An alternative to the batteries required to power sensors in infrastructure monitoring systems or medical wearables is being advanced by researchers from ETH Zürich (Switzerland), EPFL (Switzerland) and AMOLF (The Netherlands).
The battery-free sensor reacts to sound waves, such as particular spoken words, producing enough vibrational energy to power an electronic device. The silicon-based component is intended to reduce battery waste as it activates cochlear implants or other medical devices or monitors buildings through vibration sensing for faults.
The phononic sensor described in Advanced Functional Materials relies on passive speech recognition and is activated whenever a certain word is spoken, or a particular tone or noise is generated. These specific sound waves cause the silicon-based sensor to vibrate sufficiently so that it generates a tiny electrical pulse to switch on an electronic device.

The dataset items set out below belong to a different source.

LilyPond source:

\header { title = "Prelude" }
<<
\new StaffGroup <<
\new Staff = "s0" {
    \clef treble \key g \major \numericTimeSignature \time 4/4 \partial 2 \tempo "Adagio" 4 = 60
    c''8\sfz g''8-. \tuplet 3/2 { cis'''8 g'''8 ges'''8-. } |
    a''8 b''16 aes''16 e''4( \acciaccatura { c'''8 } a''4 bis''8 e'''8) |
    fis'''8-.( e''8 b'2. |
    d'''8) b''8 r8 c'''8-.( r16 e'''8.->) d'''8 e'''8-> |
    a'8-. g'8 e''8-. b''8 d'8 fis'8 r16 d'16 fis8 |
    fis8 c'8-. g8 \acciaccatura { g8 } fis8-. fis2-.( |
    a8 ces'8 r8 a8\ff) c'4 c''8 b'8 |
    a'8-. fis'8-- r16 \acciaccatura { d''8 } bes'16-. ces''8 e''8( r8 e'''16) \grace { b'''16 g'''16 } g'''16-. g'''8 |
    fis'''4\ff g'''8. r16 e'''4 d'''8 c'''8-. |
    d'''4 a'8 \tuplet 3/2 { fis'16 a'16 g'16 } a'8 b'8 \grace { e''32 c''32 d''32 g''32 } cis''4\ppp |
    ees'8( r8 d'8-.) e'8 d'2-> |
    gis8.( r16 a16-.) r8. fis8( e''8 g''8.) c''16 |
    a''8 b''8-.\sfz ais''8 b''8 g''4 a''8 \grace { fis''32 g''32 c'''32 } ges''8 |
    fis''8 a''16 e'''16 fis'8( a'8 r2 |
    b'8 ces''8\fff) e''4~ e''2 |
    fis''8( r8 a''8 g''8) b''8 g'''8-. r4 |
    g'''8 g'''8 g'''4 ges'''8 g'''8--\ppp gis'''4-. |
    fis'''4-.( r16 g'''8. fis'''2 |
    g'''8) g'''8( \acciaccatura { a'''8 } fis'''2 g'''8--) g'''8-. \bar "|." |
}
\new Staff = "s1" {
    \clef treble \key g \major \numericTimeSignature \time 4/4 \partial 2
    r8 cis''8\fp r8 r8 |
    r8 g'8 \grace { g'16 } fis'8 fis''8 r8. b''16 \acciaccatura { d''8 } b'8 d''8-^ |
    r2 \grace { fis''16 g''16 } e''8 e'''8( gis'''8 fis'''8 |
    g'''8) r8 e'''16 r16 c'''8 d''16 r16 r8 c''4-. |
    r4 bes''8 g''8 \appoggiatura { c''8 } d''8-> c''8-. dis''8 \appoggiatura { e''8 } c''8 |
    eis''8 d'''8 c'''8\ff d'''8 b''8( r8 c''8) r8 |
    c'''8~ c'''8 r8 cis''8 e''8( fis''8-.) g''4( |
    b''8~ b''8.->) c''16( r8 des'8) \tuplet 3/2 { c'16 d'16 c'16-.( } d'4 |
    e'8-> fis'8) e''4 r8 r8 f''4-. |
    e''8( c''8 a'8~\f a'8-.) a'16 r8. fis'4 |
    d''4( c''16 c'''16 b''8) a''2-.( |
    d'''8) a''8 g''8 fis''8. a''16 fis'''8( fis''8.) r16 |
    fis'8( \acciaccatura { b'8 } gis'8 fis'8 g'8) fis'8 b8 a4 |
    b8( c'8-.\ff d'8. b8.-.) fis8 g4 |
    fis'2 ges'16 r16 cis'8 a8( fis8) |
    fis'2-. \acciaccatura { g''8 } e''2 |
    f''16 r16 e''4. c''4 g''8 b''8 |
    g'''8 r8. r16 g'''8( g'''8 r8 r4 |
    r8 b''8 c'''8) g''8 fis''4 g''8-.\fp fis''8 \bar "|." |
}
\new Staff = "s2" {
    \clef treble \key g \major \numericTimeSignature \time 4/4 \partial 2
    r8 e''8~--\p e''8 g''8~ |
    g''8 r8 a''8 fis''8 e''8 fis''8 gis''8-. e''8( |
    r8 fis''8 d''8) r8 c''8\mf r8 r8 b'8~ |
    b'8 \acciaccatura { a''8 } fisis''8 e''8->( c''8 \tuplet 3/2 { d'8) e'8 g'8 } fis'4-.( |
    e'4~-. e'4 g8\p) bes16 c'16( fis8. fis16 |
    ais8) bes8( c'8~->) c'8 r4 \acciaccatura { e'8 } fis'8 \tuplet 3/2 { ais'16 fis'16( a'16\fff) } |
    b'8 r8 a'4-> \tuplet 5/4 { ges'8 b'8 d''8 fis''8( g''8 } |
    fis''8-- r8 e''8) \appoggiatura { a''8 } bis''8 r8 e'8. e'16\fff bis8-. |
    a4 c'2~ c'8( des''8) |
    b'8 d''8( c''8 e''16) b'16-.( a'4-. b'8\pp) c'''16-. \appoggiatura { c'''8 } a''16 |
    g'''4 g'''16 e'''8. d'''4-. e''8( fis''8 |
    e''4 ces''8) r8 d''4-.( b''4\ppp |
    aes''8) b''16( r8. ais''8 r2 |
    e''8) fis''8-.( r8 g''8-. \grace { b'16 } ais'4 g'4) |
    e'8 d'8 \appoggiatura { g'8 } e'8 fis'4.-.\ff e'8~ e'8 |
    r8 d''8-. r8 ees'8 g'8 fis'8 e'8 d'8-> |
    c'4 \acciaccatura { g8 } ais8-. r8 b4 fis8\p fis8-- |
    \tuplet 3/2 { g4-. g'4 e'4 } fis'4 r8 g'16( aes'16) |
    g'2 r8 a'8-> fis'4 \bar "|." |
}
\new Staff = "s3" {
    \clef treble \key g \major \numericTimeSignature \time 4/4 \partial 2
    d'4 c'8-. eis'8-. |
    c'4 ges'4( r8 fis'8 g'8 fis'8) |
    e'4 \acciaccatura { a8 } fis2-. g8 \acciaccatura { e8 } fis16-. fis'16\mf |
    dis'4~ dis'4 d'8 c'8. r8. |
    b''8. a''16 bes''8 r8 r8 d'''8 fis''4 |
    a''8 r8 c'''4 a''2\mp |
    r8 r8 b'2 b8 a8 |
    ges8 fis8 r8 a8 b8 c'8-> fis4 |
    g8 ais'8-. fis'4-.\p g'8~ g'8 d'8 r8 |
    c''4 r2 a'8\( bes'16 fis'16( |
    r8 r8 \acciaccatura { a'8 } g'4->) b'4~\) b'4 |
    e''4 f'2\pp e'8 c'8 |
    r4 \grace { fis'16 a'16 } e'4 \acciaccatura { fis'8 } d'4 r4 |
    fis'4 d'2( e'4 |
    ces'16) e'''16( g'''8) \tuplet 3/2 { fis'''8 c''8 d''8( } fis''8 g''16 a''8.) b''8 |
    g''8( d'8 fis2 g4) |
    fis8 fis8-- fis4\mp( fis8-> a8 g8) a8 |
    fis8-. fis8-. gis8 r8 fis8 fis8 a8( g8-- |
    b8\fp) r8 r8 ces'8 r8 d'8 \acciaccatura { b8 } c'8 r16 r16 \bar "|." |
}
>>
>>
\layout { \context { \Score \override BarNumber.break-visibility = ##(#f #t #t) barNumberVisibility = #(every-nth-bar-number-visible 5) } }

Using computer modeling and algorithms, the structure of the metamaterial-based sensor was designed with a lattice of identical silicon resonators connected by tiny bars that function as springs. These springs determine whether a particular sound sets the sensor in motion.
A potential use case for these battery-free sensors is in earthquake or building monitoring, as they could register when a building develops a crack according to the right sound or wave energy. In the medical realm, the devices might be used to power cochlear implants and eliminate the need for frequent battery replacement.